Look through the data below and output, unchanged, every line from the one holding "photomicrograph of normal" through the one holding "cells are negative", inclusive. Skip the pictures.

:: Data under study ::
= = = = =

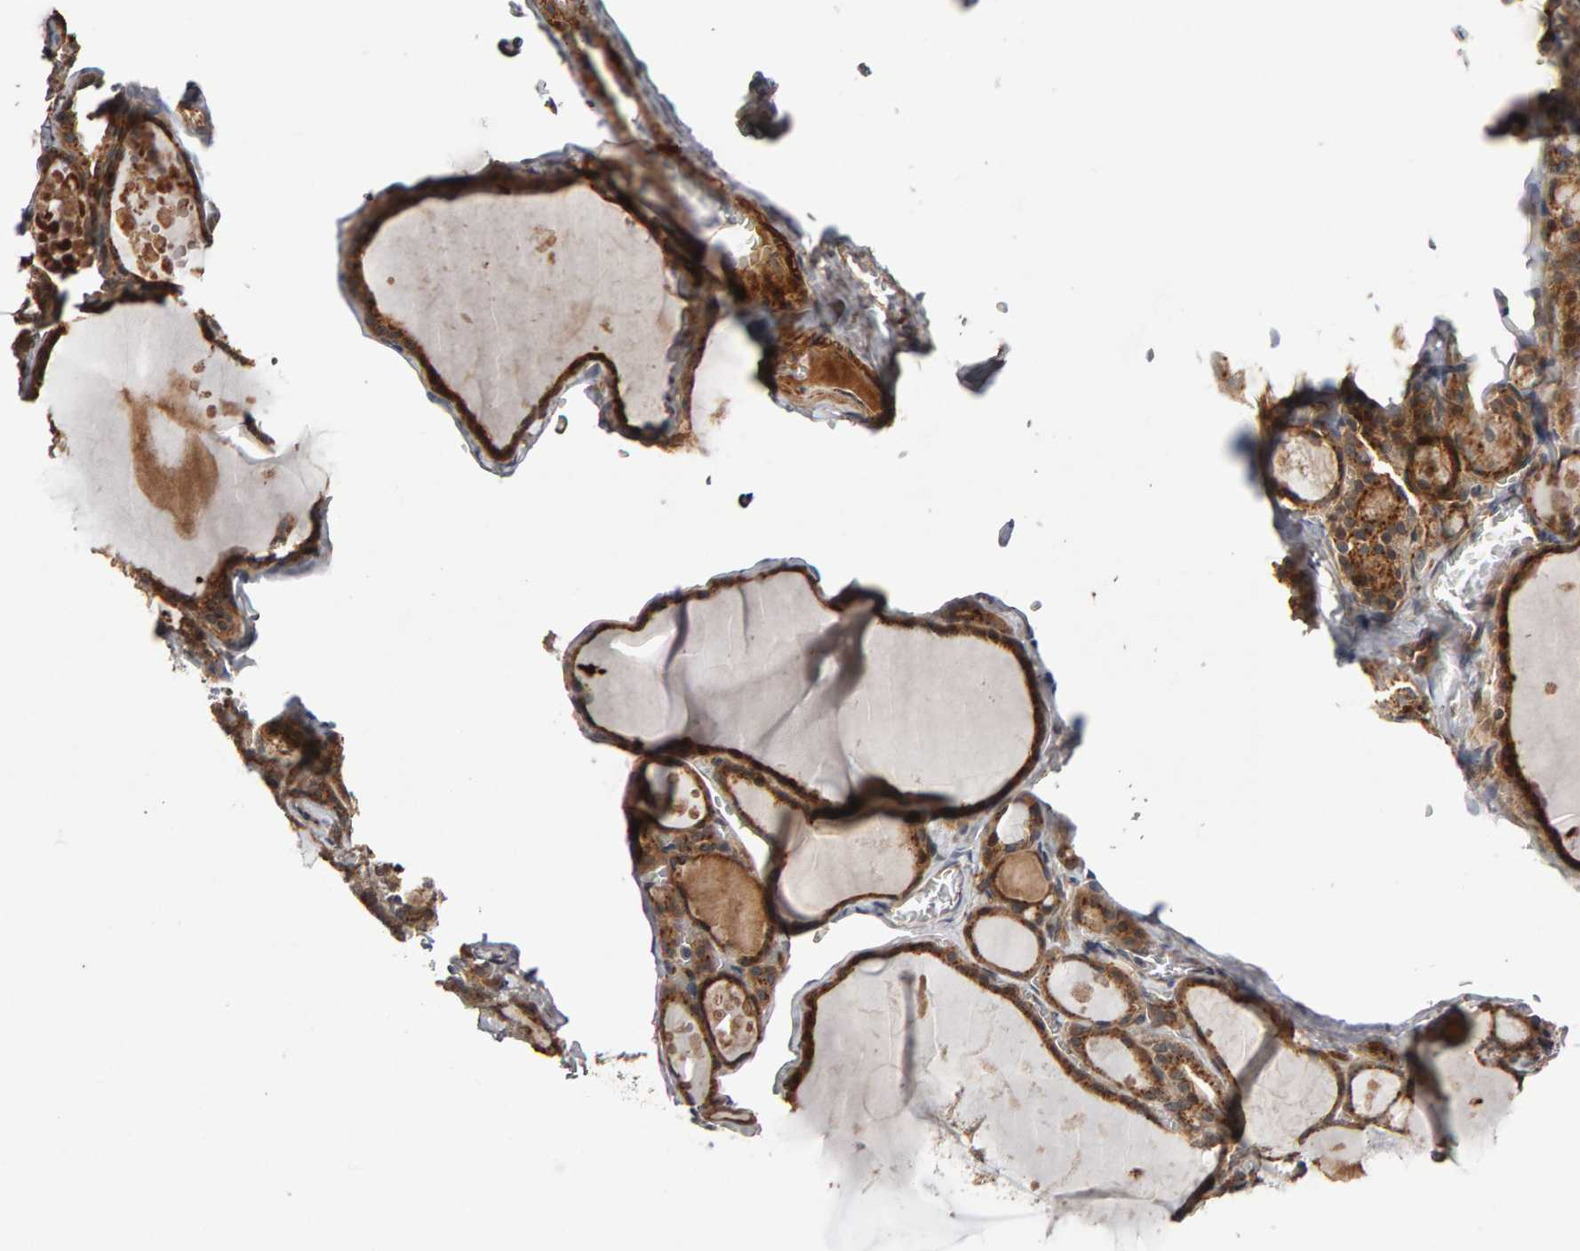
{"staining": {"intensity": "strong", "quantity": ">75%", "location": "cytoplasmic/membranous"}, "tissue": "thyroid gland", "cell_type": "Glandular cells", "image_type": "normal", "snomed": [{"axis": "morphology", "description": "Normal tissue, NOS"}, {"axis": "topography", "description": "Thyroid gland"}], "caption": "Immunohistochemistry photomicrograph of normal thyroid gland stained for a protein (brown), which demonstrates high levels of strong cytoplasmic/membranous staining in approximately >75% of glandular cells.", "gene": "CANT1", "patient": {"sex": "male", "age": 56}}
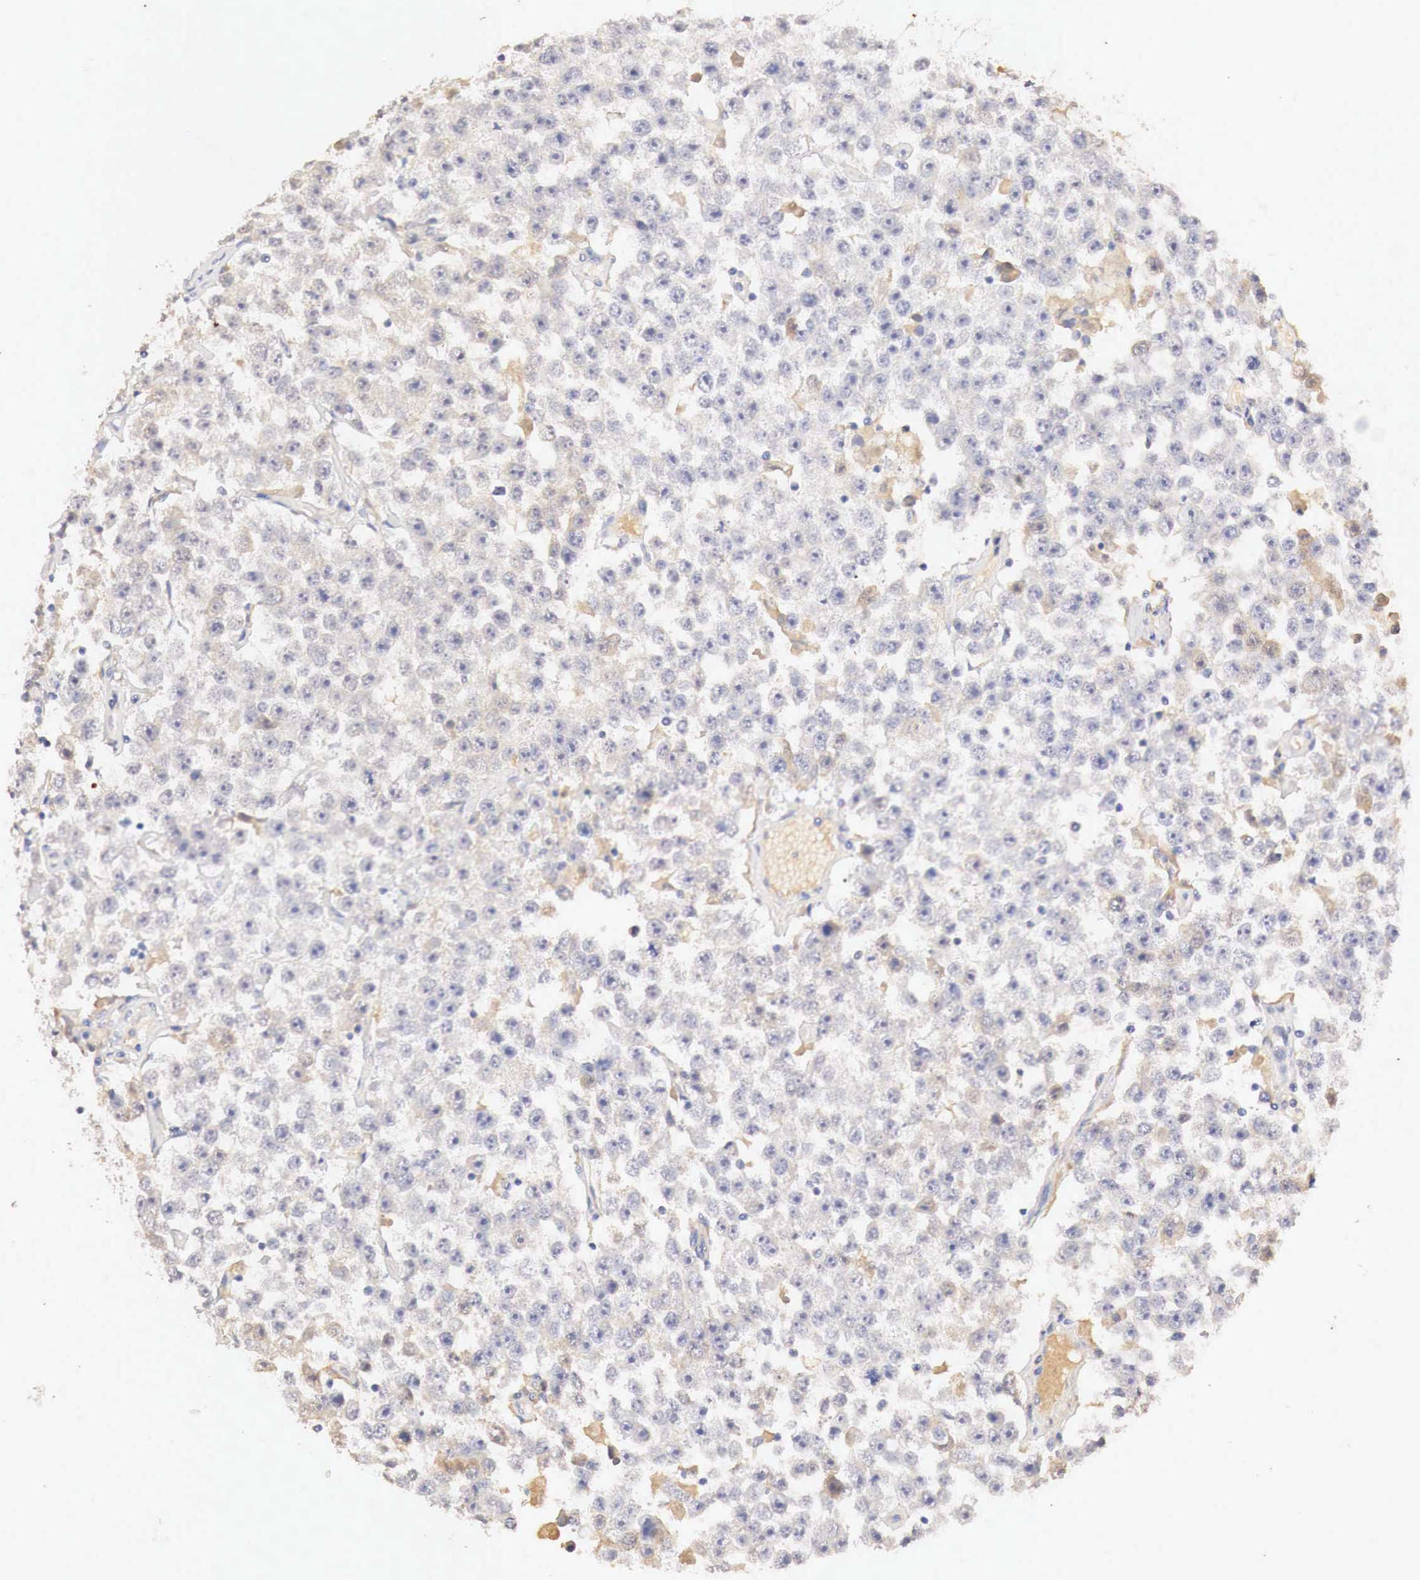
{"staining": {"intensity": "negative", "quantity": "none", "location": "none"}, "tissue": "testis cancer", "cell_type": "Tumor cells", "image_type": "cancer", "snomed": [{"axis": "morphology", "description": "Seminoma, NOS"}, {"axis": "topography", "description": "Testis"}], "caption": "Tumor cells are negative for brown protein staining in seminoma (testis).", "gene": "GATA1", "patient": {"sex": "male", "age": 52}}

= = = = =

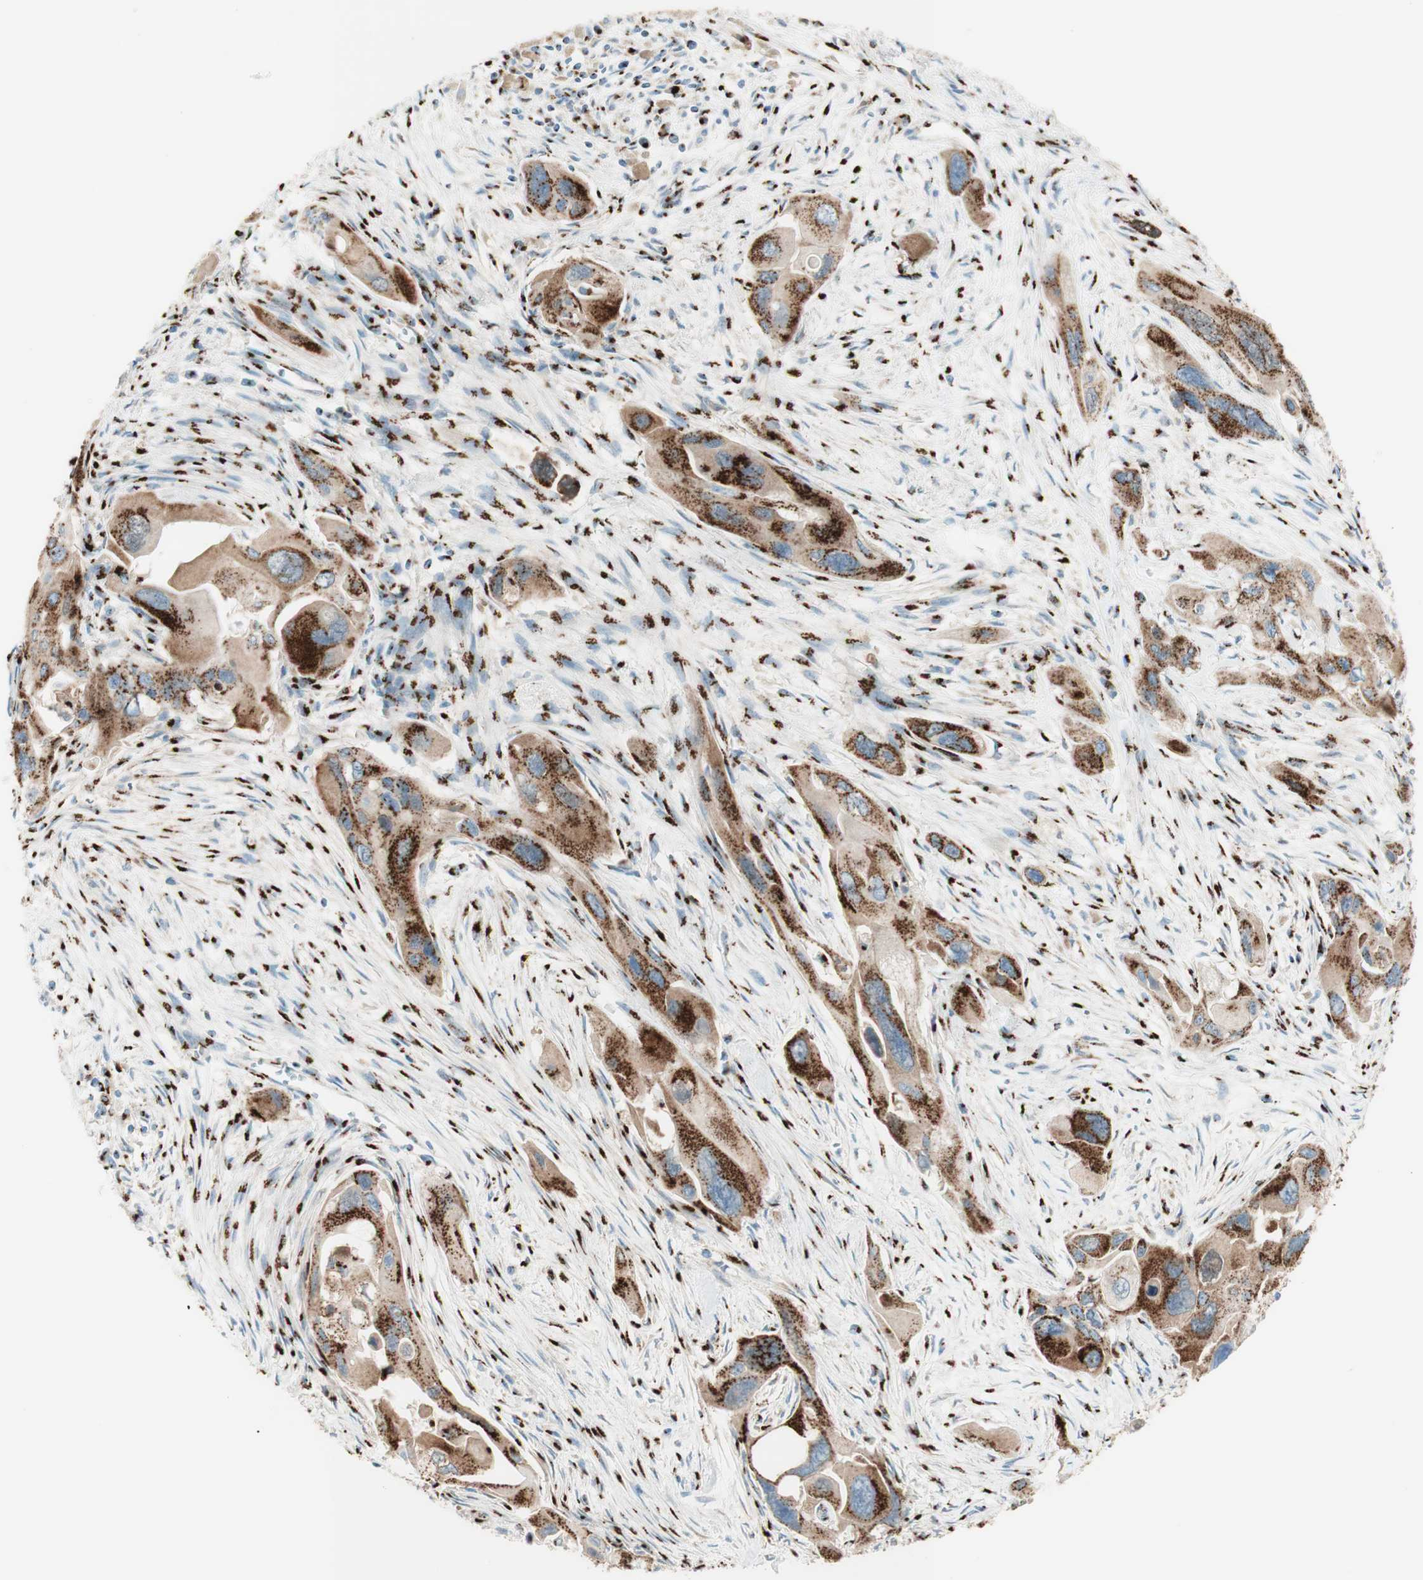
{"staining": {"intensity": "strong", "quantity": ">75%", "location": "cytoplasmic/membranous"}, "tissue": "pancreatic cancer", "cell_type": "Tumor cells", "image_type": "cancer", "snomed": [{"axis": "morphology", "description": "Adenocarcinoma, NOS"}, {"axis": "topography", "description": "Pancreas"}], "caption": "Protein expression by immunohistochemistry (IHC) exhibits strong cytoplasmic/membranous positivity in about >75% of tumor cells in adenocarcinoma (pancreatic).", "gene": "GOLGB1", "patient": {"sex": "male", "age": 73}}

= = = = =

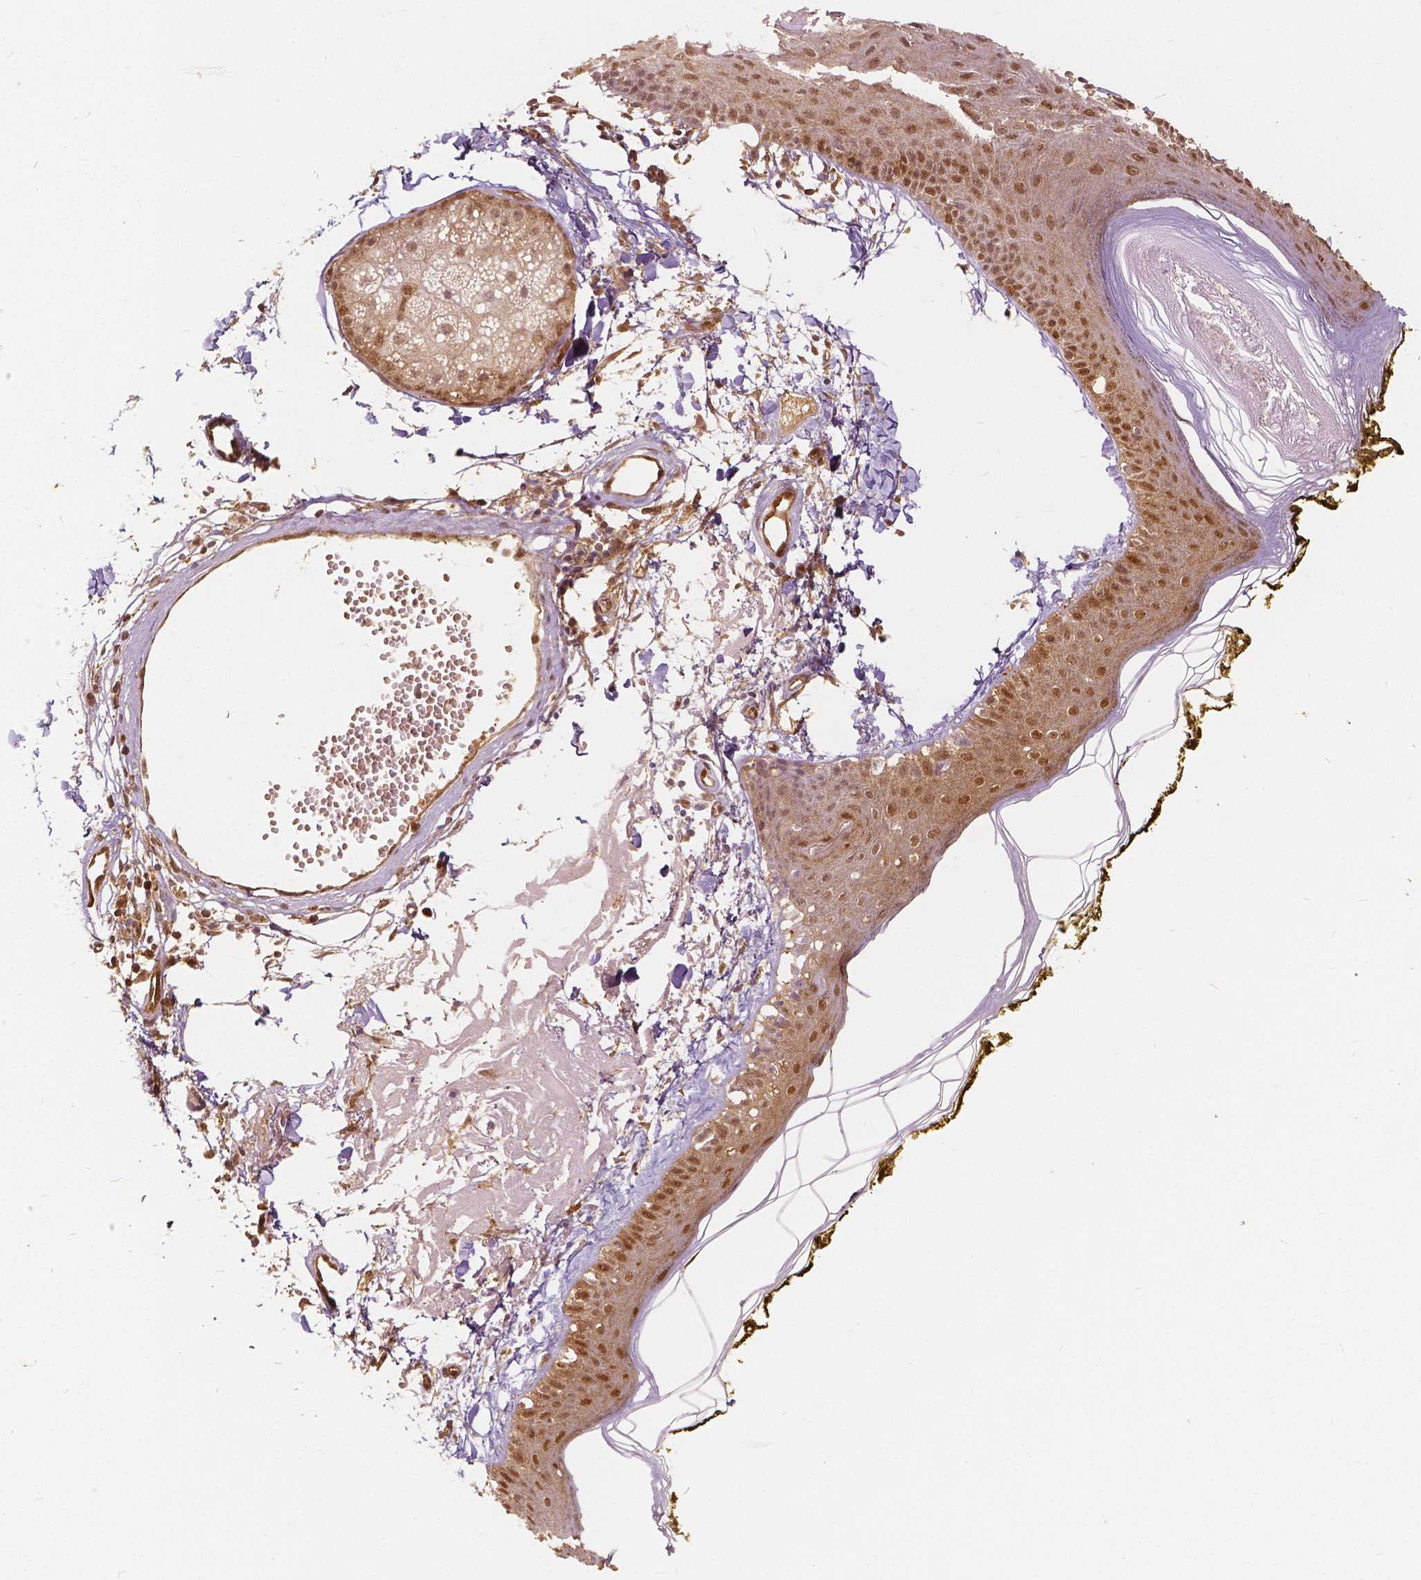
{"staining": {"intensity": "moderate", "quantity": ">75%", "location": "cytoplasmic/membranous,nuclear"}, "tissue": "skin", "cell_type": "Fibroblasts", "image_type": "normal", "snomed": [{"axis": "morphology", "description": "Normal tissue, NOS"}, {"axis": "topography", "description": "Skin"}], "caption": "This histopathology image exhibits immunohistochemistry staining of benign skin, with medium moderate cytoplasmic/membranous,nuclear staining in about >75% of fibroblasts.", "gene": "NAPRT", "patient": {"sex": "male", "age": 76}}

= = = = =

:: Response box ::
{"staining": {"intensity": "strong", "quantity": ">75%", "location": "cytoplasmic/membranous"}, "tissue": "thyroid gland", "cell_type": "Glandular cells", "image_type": "normal", "snomed": [{"axis": "morphology", "description": "Normal tissue, NOS"}, {"axis": "topography", "description": "Thyroid gland"}], "caption": "Immunohistochemistry photomicrograph of normal thyroid gland stained for a protein (brown), which demonstrates high levels of strong cytoplasmic/membranous staining in approximately >75% of glandular cells.", "gene": "CANT1", "patient": {"sex": "male", "age": 56}}
{"staining": {"intensity": "negative", "quantity": "none", "location": "none"}, "tissue": "testis cancer", "cell_type": "Tumor cells", "image_type": "cancer", "snomed": [{"axis": "morphology", "description": "Seminoma, NOS"}, {"axis": "topography", "description": "Testis"}], "caption": "Tumor cells are negative for brown protein staining in seminoma (testis).", "gene": "GATA1", "patient": {"sex": "male", "age": 52}}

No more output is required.